* _SELECTED PASSAGE_
= Beginning of Section =

Secret Santa is a Nasty Yuletide Nugget for Naughty Ghouls and Boils
Welcome, friends, to the latest entry in Control Nathan Rabin 4.0. It’s the career and site-sustaining column that gives YOU, the kindly, Christ-like, unbelievably sexy Nathan Rabin’s Happy Place patron, an opportunity to choose a movie that I must watch, and then write about, in exchange for a one-time, one hundred dollar pledge to the site’s Patreon account. The price goes down to seventy-five dollars for all subsequent choices.
I have happily covered a disproportionate number of darkly comic Christmas horror movies for this column. It’s a genre I have a lot of affection for because I like Christmas and its gaudy, soothingly familiar pageantry but I like it even more when that sentimental Yuletide horseshit gets the shiv in the small of the back it so richly deserves.
Christmas brings out the misanthrope as well as the corny sentimentalist in me. I’m not alone. There is a rich tradition of agreeably nihilistic Christmas dark comedies, ho-ho-horror movies about terrible people getting what’s coming to them on December 25th.

= End of Section =

* _GIVEN RECORDS_
= Beginning of Section =

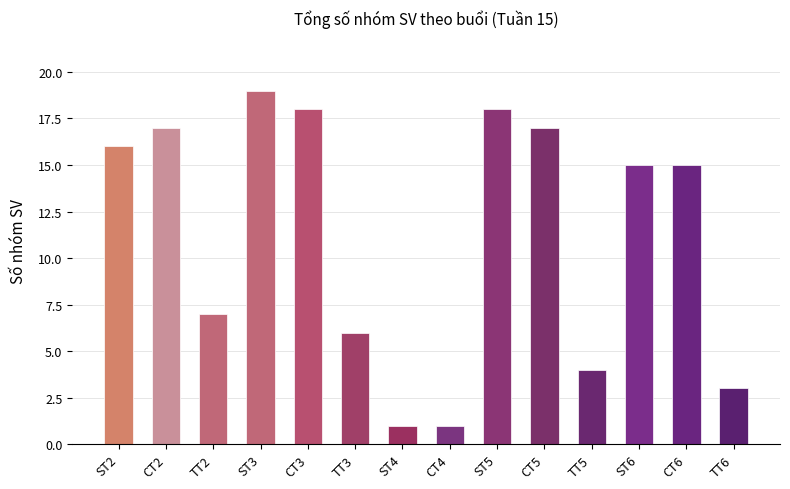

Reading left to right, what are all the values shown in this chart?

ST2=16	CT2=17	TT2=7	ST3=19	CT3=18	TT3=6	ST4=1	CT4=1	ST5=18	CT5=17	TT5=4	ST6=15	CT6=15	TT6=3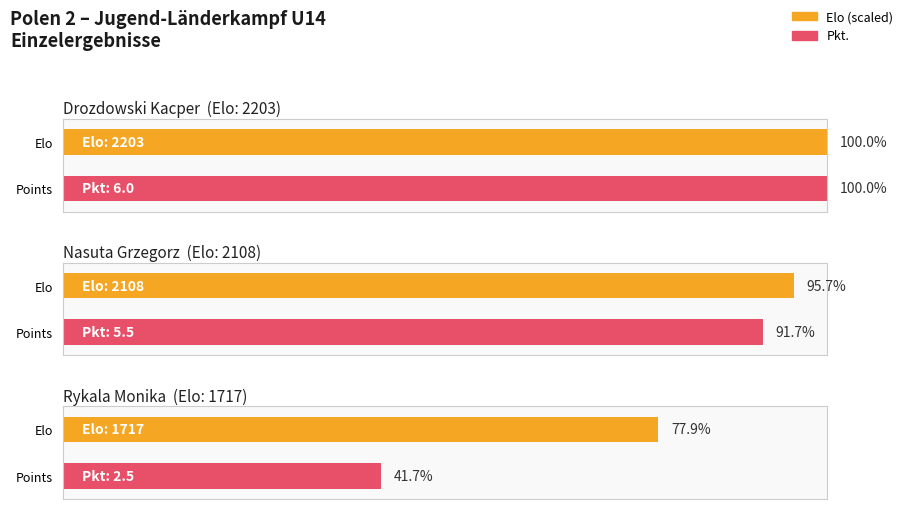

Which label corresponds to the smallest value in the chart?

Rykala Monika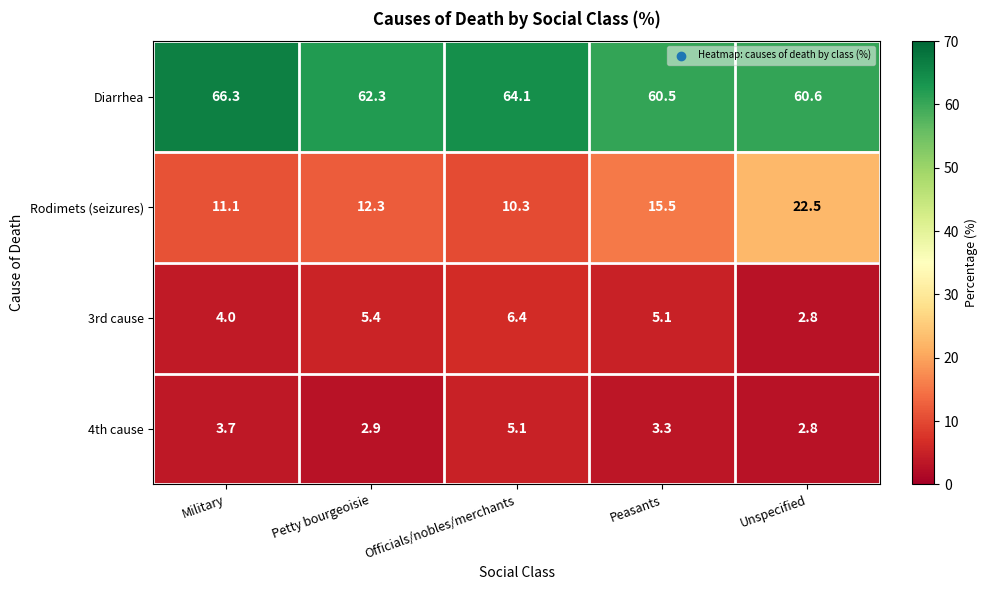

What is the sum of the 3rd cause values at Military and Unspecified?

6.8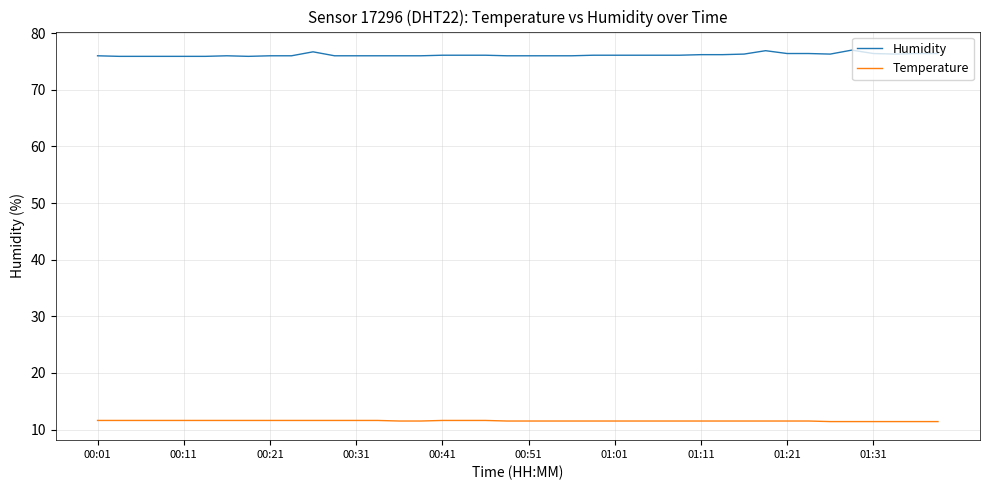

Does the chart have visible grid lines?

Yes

= End of Section =
= Beginning of Section =

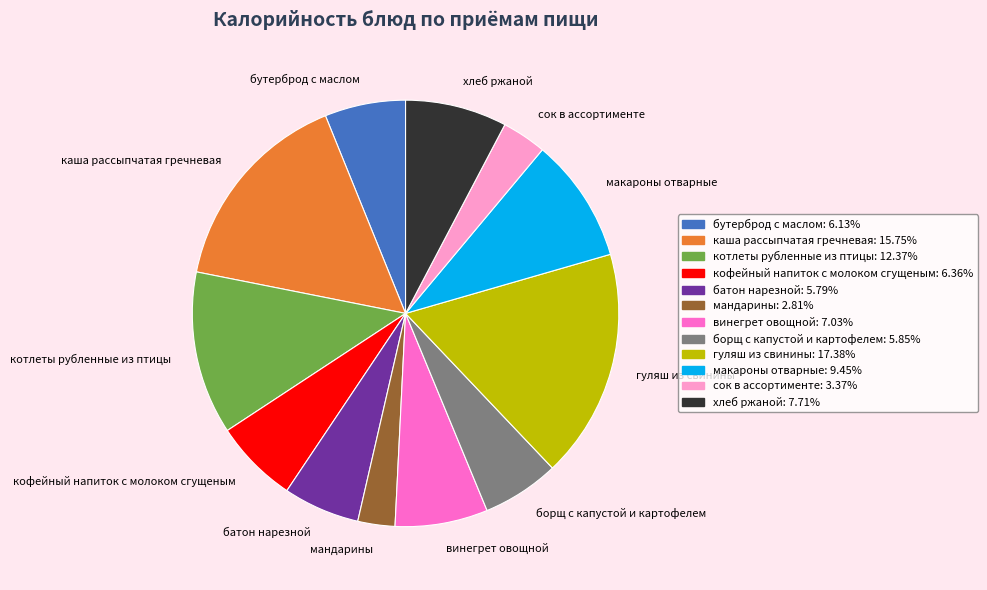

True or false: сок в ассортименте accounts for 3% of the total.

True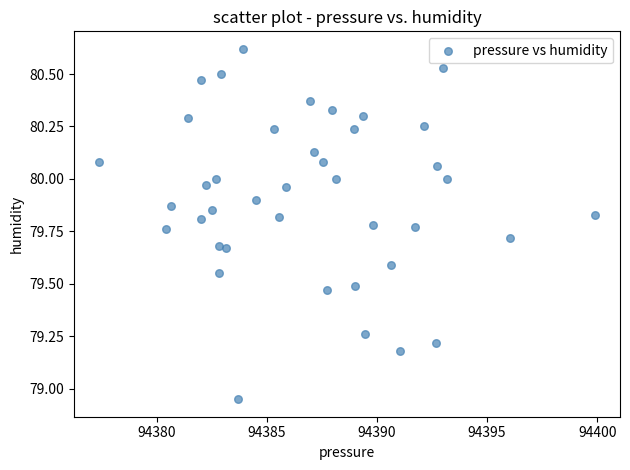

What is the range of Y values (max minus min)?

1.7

= End of Section =

* _JOB A_
In the Secret Santa review, what does the price drop to for choices after the first one?
* _JOB B_
Please copy everything in the Secret Santa review from "Christmas brings out" down to "on December 25th.".

* _PROBLEM SOLUTION A_
Seventy-five dollars.

* _PROBLEM SOLUTION B_
Christmas brings out the misanthrope as well as the corny sentimentalist in me. I’m not alone. There is a rich tradition of agreeably nihilistic Christmas dark comedies, ho-ho-horror movies about terrible people getting what’s coming to them on December 25th.